## Try it
The exercise asks you to copy every line below in which "left" appears.

## Provided material
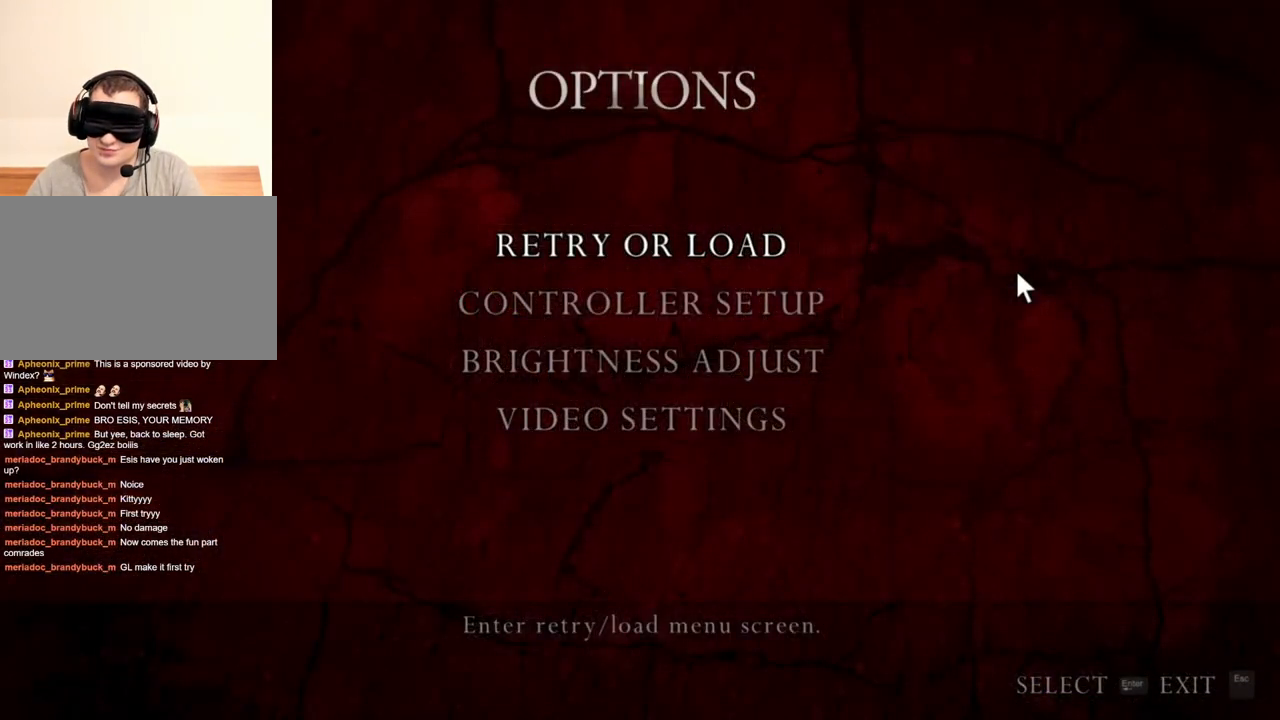
{"keys": [], "mouse": ["right"], "events": []}
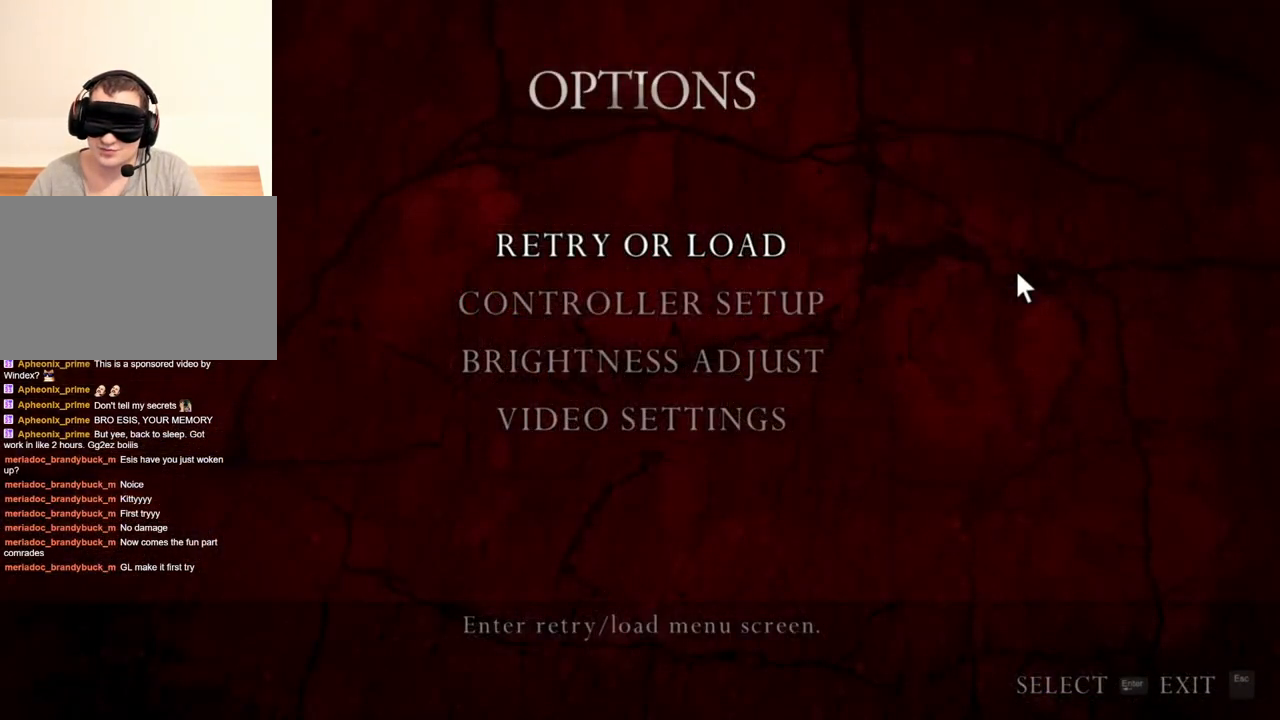
{"keys": [], "mouse": ["left", "right"], "events": [[450, "mouse_left", "down"]]}
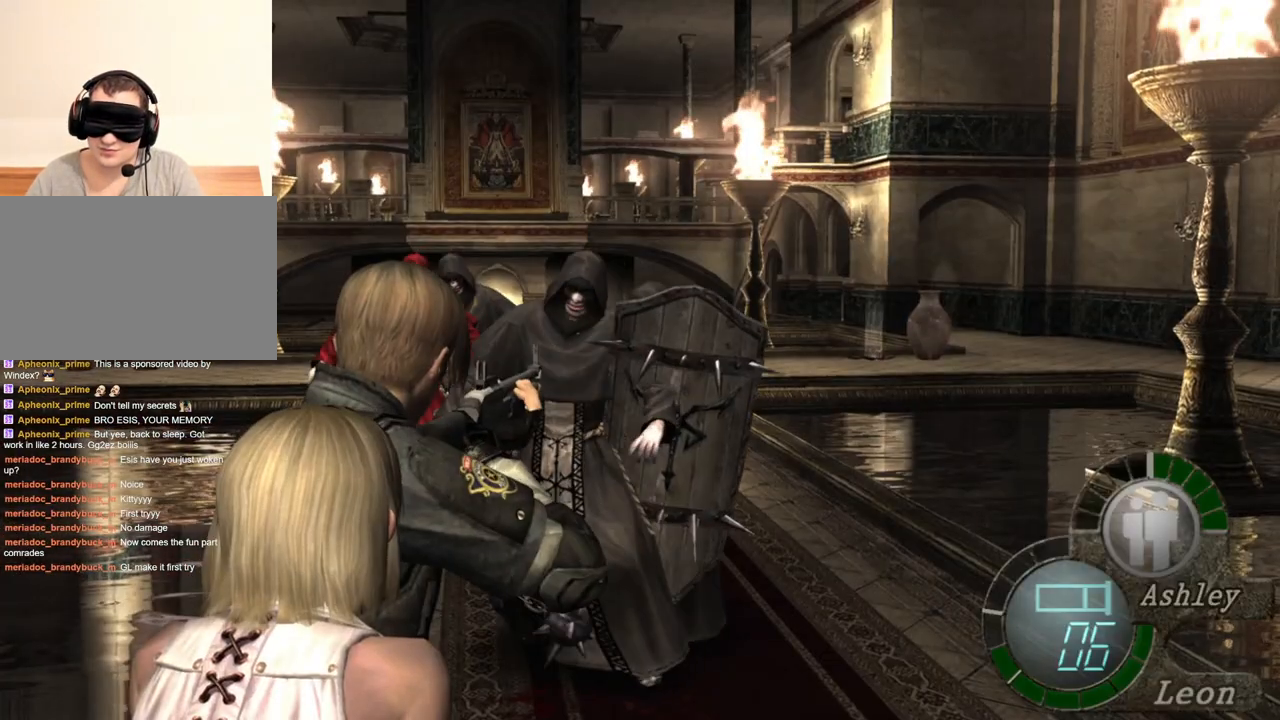
{"keys": [], "mouse": ["left", "right"], "events": []}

## Response to this task
{"keys": [], "mouse": ["left", "right"], "events": [[450, "mouse_left", "down"]]}
{"keys": [], "mouse": ["left", "right"], "events": []}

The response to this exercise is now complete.